### SOURCE PASSAGE

+++++

But that approach misses all of the magic.
After the serendipitous encounter at Bell Labs, itself a study worthy of the excellent 422-page The Idea Factory, solar cells struggled to find a market. They were just too expensive, even for the Coast Guard and Forest Service. Chapin calculated that it would cost $1.5 million to power the average home with solar PV cells.
But in 1957, the Soviets launched Sputnik (powered by heavy, short-lived batteries). The Space Race was on. By March of the next year, the US launched the first solar powered satellite, Vanguard I.
Over the next 15 years, the US and USSR launched over 1,000 satellites, more than 95% of which were powered by solar PV cells, which were much lighter than batteries and provided energy nearly as long as the sun shone. As late as 1974, satellites made up 94% of the solar PV market. The cost fell 300% to $100 per watt on the back of satellite demand.
Without perfectly-timed demand from satellites, solar PV might have been DOA. I trust I don’t need to remind you to consider all of the work, research, and materials that went into getting satellites to space in the first place as an input into solar’s progress.

+++++

### EXERCISE INSTRUCTIONS
- a) List every organization named in the solar power passage, leaving out countries and national governments.
- b) Proceed with the passage on solar cells and satellites, picking up after its final sentence.

+++++

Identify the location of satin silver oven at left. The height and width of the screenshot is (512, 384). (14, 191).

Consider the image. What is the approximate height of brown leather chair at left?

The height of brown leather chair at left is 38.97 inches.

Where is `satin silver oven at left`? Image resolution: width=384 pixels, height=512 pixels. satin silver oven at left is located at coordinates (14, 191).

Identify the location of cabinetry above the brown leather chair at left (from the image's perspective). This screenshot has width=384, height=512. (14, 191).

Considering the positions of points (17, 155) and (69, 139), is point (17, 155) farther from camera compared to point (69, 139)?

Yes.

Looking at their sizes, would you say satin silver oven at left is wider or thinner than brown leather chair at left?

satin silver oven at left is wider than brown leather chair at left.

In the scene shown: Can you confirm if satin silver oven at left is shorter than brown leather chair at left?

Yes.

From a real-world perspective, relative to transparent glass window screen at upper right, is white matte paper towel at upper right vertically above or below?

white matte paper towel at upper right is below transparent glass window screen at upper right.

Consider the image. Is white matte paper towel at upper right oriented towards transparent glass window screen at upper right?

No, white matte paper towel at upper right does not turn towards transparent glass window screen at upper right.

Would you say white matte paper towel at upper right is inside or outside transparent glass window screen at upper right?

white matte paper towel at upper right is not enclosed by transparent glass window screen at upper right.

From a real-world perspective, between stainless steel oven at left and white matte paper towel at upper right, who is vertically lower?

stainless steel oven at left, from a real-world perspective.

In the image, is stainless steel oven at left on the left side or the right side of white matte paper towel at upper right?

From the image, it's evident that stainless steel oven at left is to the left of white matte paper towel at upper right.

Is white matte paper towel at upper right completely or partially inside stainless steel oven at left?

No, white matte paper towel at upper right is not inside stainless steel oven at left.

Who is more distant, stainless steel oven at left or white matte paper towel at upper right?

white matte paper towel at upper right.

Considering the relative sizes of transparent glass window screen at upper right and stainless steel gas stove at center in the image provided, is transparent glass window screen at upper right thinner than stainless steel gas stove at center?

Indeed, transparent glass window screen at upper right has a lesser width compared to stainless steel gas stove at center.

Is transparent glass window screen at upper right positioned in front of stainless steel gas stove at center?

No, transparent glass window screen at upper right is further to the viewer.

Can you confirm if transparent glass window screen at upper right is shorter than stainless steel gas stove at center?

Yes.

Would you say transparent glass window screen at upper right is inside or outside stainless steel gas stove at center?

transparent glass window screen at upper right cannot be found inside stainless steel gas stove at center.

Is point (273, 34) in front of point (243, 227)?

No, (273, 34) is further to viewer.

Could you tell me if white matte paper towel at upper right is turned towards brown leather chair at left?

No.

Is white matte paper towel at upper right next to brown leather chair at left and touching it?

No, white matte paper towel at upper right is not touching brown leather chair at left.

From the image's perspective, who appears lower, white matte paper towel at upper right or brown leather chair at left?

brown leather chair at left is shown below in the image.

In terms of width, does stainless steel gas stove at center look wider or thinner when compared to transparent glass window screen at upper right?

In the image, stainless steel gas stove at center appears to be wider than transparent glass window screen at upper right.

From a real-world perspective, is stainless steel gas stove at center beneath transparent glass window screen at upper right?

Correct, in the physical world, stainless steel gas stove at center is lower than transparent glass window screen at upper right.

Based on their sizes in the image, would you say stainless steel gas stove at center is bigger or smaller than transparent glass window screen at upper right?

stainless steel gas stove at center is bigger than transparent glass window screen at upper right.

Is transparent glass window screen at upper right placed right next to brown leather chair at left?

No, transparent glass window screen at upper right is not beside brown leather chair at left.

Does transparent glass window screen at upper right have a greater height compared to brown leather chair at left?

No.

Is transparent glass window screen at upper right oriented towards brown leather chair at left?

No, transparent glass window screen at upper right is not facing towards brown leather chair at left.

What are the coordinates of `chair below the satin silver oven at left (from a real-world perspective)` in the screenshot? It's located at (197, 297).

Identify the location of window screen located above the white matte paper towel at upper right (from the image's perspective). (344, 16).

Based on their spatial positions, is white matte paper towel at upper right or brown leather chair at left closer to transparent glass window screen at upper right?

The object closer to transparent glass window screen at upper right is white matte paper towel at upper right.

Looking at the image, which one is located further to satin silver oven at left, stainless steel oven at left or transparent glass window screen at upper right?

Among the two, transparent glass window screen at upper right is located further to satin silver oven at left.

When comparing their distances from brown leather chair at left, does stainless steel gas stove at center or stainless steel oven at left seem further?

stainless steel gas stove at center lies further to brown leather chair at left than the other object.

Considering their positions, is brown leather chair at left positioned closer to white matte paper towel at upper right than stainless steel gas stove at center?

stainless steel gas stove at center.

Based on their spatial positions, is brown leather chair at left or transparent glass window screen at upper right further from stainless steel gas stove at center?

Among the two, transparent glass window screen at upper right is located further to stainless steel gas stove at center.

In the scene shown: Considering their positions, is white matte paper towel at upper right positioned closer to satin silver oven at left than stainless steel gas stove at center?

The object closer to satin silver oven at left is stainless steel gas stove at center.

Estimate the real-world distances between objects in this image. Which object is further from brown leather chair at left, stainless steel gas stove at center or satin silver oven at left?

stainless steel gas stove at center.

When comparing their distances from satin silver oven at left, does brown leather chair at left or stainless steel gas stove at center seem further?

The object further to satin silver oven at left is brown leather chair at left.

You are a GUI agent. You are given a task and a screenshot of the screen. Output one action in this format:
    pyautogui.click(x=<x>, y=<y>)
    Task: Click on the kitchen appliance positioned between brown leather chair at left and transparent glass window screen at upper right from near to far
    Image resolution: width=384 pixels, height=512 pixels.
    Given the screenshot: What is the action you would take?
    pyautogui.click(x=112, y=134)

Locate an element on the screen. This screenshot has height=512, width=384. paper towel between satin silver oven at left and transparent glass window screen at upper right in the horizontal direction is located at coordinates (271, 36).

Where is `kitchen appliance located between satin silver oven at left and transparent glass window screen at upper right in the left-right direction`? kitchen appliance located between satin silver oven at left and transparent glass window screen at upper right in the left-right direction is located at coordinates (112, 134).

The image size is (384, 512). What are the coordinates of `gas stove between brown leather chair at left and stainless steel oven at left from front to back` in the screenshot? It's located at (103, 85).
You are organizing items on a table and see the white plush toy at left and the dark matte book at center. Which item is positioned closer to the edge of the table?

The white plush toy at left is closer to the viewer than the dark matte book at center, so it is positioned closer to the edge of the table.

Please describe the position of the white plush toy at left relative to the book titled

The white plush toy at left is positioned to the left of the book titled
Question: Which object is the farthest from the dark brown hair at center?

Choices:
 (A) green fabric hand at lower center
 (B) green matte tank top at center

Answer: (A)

+++++

### EXPECTED OUTPUTS
- a) Bell Labs, the Coast Guard, the Forest Service

- b)
But even at $100 per watt, solar wasn’t competitive with other electricity sources for terrestrial use cases, but an entrepreneur – Elliot Berman – launched a company to change that. When his Solar Power Corporation failed to raise from venture capitalists, it found an unlikely backer in Exxon. Solar Power Corporation cut costs by “using waste silicon wafers from the computer industry” and using the full wafer instead of cutting off their rounded edges. They made trade-offs – “a less efficient, less reliable, but much cheaper solar PV cell” – and by 1973, they were able to “produce solar PV electricity for $10 per watt, and sell it for $20.”
I’m getting carried away in the details, I know. This stuff fascinates me. But the show must go on, so I highly suggest you read Potter’s posts (Part I & Part II) for the full story.
Suffice it to say, it’s a tale of entrepreneurship, government dollars, an international relay race across the US, Japan, Germany, and China, individual installation choices, an ecosystem of small businesses formed to finance and install panels, environmentalism, economies of scale, continued R&D, climate goals, and much, much more. The result is that in 70 years, solar has gone from the most expensive source of electricity to one of the cheapest thanks to the efforts of millions of people.
There isn’t a single person in all these millions who contributes more than a tiny, infinitesimal bit to solar’s progress, yet that progress flows so smoothly it’s called a Law.
The Genome Law: DNA Sequencing
Exponential technology curves even contribute to our knowledge of ourselves, even though not one of us knows how to catalog all of the base pairs that make up the DNA in our own bodies.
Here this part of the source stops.